● EXERCISE OBJECTIVE
Say how many lines in the material below hold the word "Rendered", and say nothing else.

(EXTRACTED RECORDS Opens)

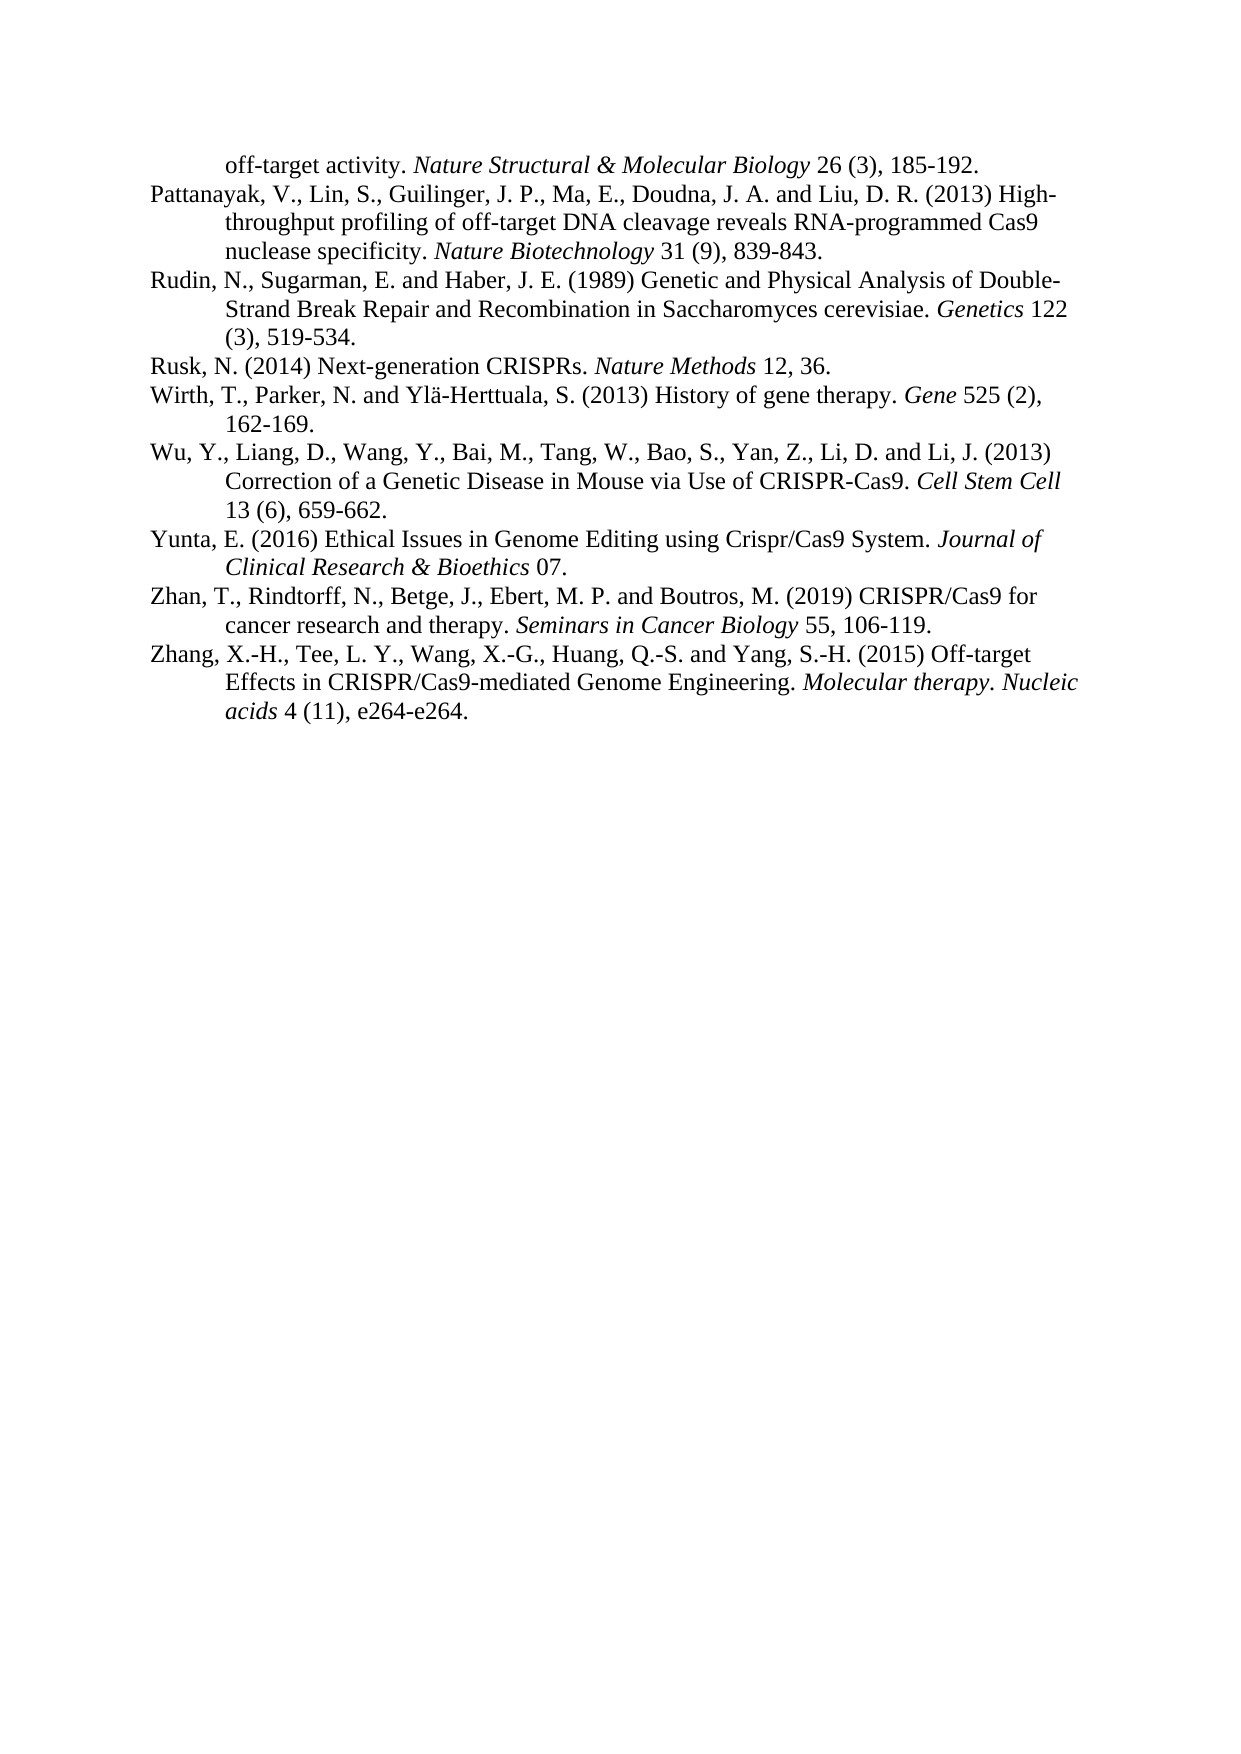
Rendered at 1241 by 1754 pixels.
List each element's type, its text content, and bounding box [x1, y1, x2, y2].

text Wirth, T., Parker, N. and Ylä-Herttuala, S. (2013) History of gene therapy. Gene 525 (2), 162-169. [150, 380, 1090, 437]
text Pattanayak, V., Lin, S., Guilinger, J. P., Ma, E., Doudna, J. A. and Liu, D. R. (2013) High-throughput profiling of off-target DNA cleavage reveals RNA-programmed Cas9 nuclease specificity. Nature Biotechnology 31 (9), 839-843. [150, 179, 1090, 265]
text Yunta, E. (2016) Ethical Issues in Genome Editing using Crispr/Cas9 System. Journal of Clinical Research & Bioethics 07. [150, 524, 1090, 581]
text Wu, Y., Liang, D., Wang, Y., Bai, M., Tang, W., Bao, S., Yan, Z., Li, D. and Li, J. (2013) Correction of a Genetic Disease in Mouse via Use of CRISPR-Cas9. Cell Stem Cell 13 (6), 659-662. [150, 437, 1090, 524]
text Rudin, N., Sugarman, E. and Haber, J. E. (1989) Genetic and Physical Analysis of Double-Strand Break Repair and Recombination in Saccharomyces cerevisiae. Genetics 122 (3), 519-534. [150, 265, 1090, 351]
text Zhan, T., Rindtorff, N., Betge, J., Ebert, M. P. and Boutros, M. (2019) CRISPR/Cas9 for cancer research and therapy. Seminars in Cancer Biology 55, 106-119. [150, 581, 1090, 639]
text Zhang, X.-H., Tee, L. Y., Wang, X.-G., Huang, Q.-S. and Yang, S.-H. (2015) Off-target Effects in CRISPR/Cas9-mediated Genome Engineering. Molecular therapy. Nucleic acids 4 (11), e264-e264. [150, 639, 1090, 725]
text Rusk, N. (2014) Next-generation CRISPRs. Nature Methods 12, 36. [150, 351, 1090, 380]
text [150, 150, 1090, 179]
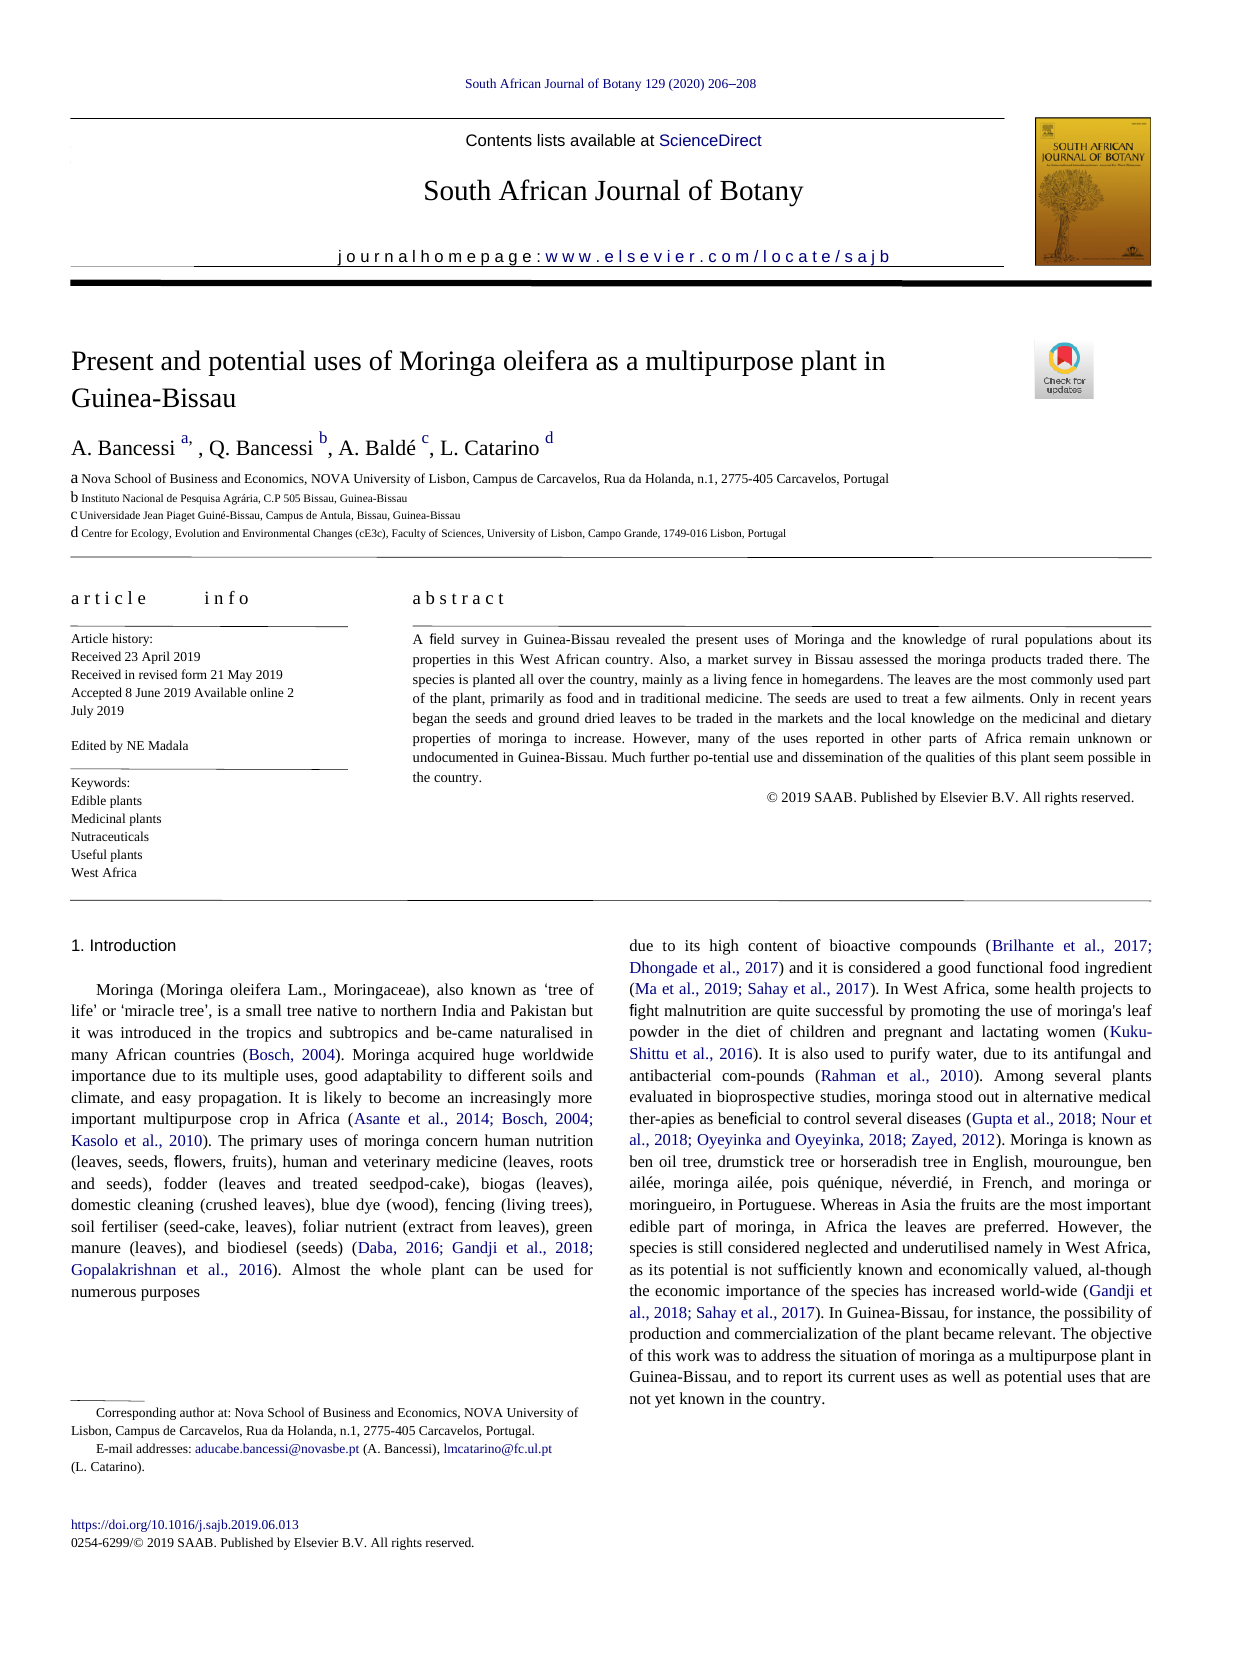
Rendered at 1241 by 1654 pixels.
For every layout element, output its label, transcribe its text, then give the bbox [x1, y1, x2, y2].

(EXTRACTED RECORDS Closes)

● ANSWER TO THE PROBLEM
2